Rewrite the lines of each row below, swapping "dist" for "distance" and leaving everything else as it stands. Leave the pictures out of your answer.

(begin)

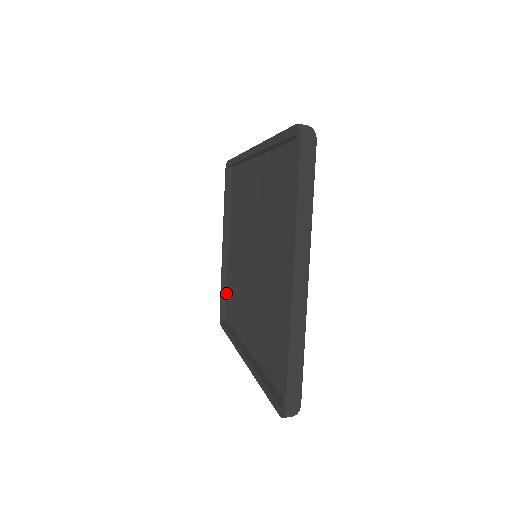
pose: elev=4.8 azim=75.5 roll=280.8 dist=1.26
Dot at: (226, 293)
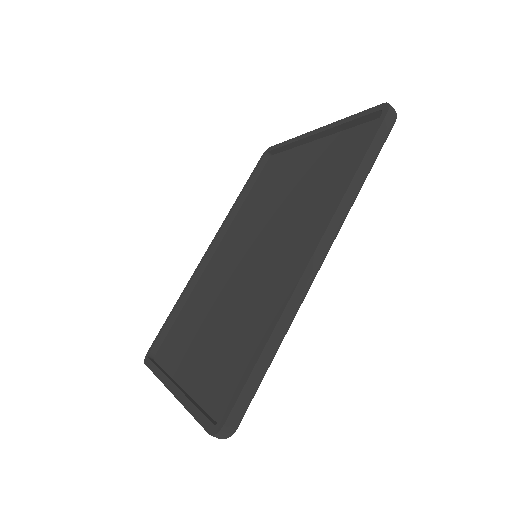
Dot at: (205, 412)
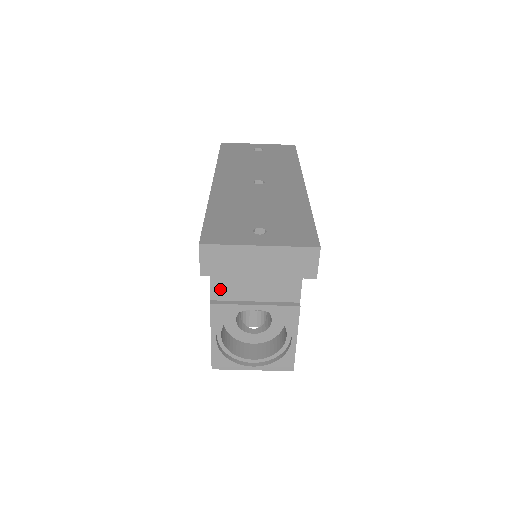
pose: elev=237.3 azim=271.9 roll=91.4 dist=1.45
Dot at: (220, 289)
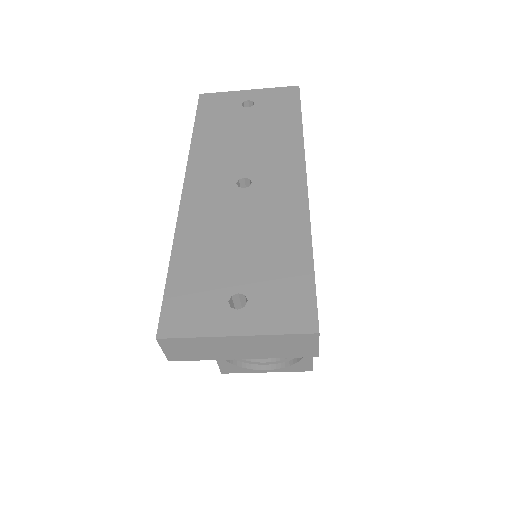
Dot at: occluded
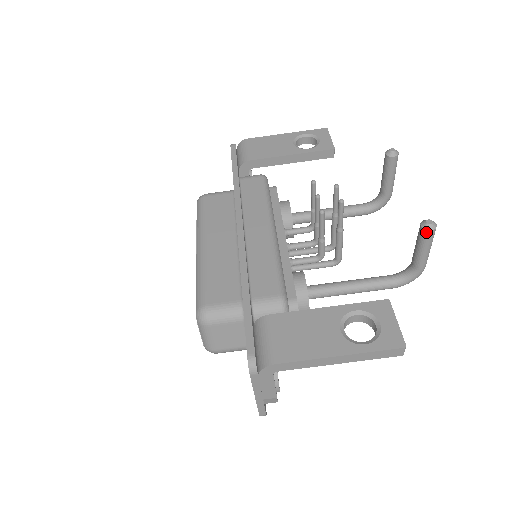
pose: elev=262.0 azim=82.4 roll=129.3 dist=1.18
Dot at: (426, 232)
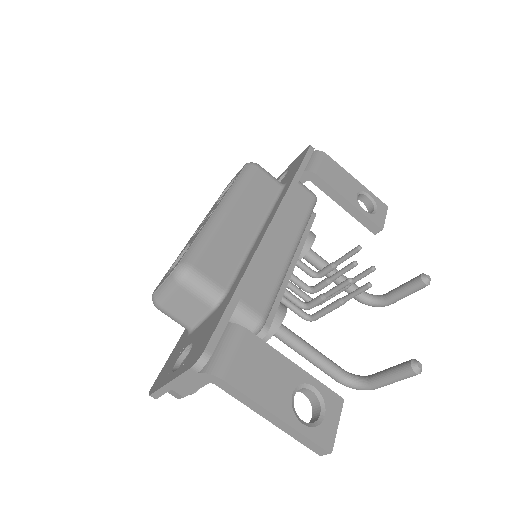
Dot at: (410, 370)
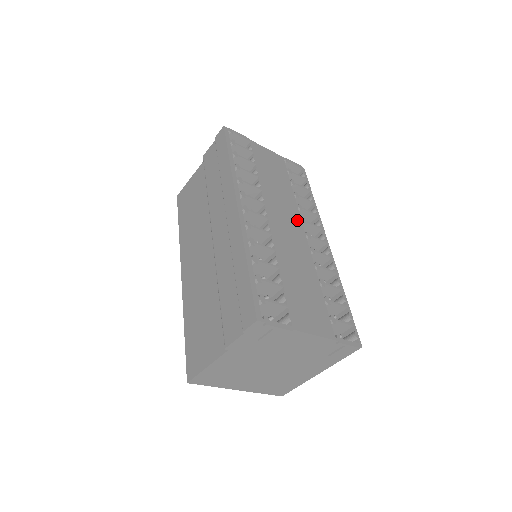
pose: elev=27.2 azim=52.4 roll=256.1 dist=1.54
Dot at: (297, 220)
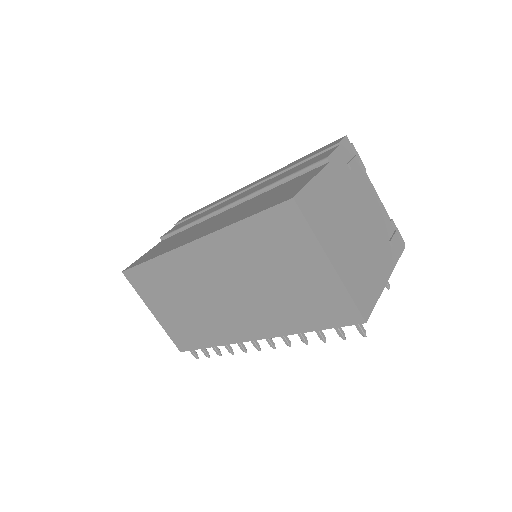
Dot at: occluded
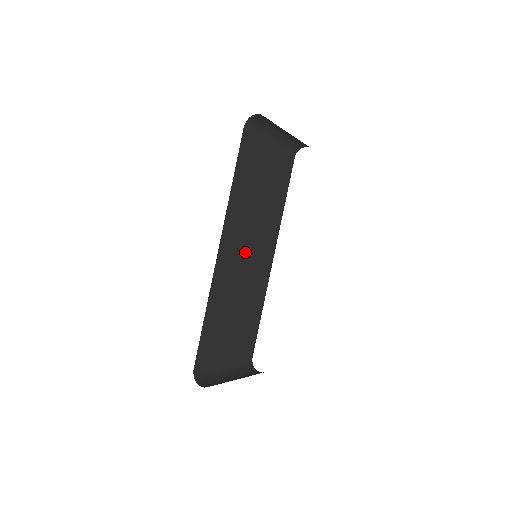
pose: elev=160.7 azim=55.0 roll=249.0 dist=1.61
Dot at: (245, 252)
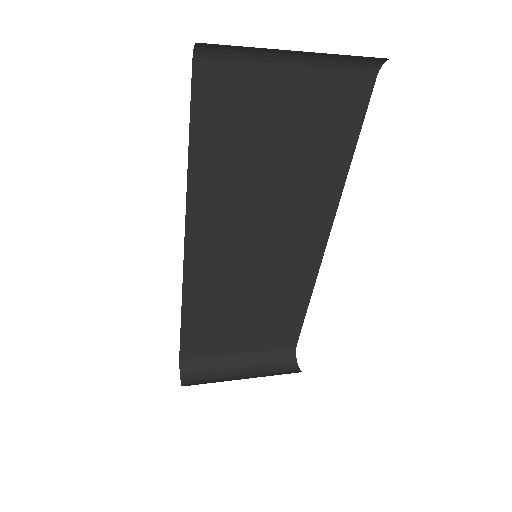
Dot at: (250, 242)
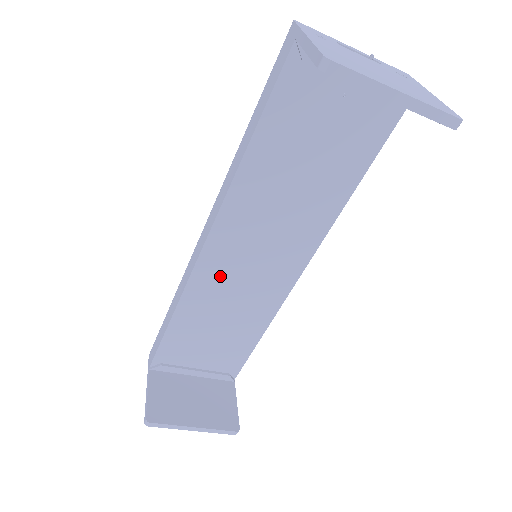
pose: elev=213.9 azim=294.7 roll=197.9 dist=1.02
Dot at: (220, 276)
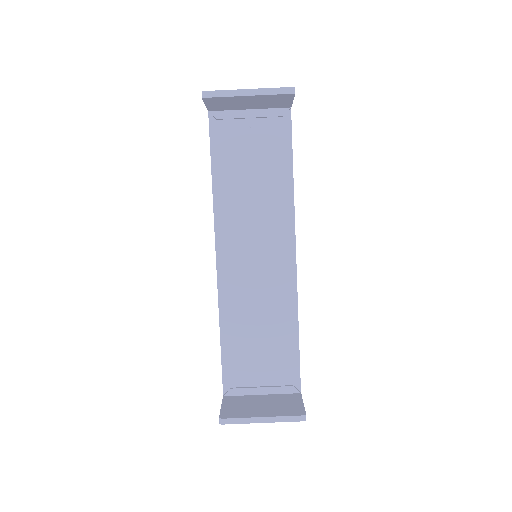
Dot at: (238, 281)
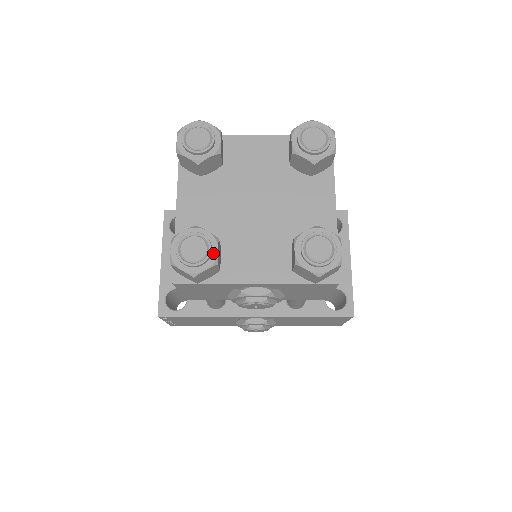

(end)

> **The response**
pose: elev=4.8 azim=75.5 roll=280.8 distance=1.26
Dot at: (226, 293)
Dot at: (205, 412)
pose: elev=237.3 azim=271.9 roll=91.4 distance=1.45
Dot at: (220, 289)
Dot at: occluded
pose: elev=262.0 azim=82.4 roll=129.3 distance=1.18
Dot at: (426, 232)
Dot at: (410, 370)
pose: elev=27.2 azim=52.4 roll=256.1 distance=1.54
Dot at: (297, 220)
Dot at: occluded
pose: elev=160.7 azim=55.0 roll=249.0 distance=1.61
Dot at: (245, 252)
Dot at: (250, 242)
pose: elev=213.9 azim=294.7 roll=197.9 distance=1.02
Dot at: (220, 276)
Dot at: (238, 281)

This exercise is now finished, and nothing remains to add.